Data provided →
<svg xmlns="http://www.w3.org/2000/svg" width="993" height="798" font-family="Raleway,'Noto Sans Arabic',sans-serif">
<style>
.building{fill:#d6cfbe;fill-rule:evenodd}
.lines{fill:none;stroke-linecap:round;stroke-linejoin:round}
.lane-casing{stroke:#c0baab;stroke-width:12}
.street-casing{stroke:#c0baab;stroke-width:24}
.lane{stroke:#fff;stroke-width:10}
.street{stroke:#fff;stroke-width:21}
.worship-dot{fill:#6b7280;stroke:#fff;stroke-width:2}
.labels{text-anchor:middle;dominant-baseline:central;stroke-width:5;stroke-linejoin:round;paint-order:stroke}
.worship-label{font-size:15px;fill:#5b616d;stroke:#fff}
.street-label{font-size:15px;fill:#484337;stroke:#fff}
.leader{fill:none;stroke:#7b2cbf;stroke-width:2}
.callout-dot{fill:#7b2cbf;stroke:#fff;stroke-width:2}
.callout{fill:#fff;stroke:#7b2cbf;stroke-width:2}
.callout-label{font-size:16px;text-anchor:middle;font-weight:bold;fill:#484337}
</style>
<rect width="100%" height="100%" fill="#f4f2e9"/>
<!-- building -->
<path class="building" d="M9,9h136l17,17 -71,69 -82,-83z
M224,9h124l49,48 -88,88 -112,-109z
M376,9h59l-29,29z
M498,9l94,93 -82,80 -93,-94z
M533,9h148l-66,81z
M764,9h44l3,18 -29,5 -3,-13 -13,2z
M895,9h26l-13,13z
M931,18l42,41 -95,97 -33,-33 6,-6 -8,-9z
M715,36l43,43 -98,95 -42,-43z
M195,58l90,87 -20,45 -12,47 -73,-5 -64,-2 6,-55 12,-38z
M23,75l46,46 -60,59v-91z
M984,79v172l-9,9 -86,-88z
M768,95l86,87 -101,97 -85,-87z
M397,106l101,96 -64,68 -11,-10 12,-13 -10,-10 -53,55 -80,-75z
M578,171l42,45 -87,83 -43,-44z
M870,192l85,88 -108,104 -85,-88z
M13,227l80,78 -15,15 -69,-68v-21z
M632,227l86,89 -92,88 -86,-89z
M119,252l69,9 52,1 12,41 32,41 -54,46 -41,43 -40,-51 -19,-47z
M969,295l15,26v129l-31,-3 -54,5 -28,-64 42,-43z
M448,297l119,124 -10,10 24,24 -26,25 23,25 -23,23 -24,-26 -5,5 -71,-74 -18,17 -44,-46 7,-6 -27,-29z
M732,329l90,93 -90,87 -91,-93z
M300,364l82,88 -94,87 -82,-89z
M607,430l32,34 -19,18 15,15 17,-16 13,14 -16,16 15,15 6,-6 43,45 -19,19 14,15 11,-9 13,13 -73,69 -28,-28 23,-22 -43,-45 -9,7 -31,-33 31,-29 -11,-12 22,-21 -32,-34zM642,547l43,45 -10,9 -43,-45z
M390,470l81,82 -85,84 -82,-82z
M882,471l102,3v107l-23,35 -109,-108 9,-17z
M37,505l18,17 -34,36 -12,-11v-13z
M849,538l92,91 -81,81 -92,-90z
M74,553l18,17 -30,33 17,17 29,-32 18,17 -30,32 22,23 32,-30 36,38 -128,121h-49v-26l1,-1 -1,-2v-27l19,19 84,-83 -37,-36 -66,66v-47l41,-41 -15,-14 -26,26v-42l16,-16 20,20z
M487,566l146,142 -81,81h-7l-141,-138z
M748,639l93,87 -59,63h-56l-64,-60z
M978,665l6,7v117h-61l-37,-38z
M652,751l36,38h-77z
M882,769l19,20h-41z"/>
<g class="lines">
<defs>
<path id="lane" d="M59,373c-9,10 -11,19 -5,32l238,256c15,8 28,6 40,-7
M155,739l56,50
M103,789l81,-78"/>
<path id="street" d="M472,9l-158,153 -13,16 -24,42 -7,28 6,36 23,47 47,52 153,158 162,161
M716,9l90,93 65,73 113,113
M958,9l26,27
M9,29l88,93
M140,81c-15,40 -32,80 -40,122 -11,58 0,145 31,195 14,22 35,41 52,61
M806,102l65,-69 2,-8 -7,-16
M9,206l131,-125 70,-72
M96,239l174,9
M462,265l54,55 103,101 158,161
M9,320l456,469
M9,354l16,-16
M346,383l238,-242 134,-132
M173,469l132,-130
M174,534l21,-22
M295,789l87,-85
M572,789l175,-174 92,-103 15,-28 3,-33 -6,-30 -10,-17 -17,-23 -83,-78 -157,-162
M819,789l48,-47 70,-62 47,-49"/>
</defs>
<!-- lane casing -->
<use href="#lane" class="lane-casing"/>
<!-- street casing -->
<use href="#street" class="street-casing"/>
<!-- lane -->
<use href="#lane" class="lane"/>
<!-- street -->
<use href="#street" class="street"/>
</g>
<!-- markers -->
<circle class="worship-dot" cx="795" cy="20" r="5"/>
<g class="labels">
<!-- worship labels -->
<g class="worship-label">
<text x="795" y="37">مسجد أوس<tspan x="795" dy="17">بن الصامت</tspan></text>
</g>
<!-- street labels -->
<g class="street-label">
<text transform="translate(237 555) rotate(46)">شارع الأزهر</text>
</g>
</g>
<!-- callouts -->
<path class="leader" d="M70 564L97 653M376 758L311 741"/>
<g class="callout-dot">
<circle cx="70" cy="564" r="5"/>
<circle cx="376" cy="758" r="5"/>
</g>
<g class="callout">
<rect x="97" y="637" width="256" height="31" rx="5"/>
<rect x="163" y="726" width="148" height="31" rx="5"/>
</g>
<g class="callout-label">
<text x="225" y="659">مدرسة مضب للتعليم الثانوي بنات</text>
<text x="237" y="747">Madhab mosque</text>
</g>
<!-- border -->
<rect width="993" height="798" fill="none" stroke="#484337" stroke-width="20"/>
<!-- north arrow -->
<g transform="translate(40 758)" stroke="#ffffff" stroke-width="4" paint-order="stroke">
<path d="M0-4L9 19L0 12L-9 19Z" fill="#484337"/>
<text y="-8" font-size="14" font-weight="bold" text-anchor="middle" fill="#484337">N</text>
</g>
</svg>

Problem details →
Copy out each line of the data in which the word "lines" appears.

Written solution →
.lines{fill:none;stroke-linecap:round;stroke-linejoin:round}
<g class="lines">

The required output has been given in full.